EXERCISE PROMPT » Pull from the data below each line where the word "计算统一理论" occurs, and copy it.

THE DATA »
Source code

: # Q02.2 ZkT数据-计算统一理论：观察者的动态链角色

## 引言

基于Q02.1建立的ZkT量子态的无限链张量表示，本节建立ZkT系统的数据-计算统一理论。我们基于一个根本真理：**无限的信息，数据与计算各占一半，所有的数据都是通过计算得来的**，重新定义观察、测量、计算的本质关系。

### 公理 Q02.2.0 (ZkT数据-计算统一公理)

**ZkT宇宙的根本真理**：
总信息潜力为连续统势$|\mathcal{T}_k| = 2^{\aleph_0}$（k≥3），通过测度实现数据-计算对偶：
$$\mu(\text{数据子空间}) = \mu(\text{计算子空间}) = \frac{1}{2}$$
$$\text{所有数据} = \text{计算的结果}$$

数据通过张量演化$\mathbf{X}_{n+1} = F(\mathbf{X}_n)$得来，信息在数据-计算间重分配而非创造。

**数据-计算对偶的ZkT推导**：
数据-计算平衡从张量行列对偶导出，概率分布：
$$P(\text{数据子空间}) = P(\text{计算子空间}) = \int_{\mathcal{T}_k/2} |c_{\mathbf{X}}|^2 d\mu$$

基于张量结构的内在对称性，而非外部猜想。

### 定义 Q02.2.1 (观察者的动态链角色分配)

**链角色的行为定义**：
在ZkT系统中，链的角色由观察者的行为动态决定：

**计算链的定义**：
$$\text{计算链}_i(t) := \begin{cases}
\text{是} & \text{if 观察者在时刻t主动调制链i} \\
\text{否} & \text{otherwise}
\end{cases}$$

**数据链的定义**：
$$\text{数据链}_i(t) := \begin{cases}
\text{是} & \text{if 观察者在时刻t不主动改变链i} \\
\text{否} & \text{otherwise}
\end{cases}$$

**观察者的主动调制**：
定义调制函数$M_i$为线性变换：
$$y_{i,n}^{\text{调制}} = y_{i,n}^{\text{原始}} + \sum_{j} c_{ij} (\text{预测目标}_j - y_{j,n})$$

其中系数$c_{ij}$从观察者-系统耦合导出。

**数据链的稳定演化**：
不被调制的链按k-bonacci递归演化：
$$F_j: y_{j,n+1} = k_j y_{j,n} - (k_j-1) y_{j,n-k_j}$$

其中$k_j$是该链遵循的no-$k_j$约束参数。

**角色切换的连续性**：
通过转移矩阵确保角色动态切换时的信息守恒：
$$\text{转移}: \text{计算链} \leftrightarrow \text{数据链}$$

RESULT BELOW »
: # Q02.2 ZkT数据-计算统一理论：观察者的动态链角色
基于Q02.1建立的ZkT量子态的无限链张量表示，本节建立ZkT系统的数据-计算统一理论。我们基于一个根本真理：**无限的信息，数据与计算各占一半，所有的数据都是通过计算得来的**，重新定义观察、测量、计算的本质关系。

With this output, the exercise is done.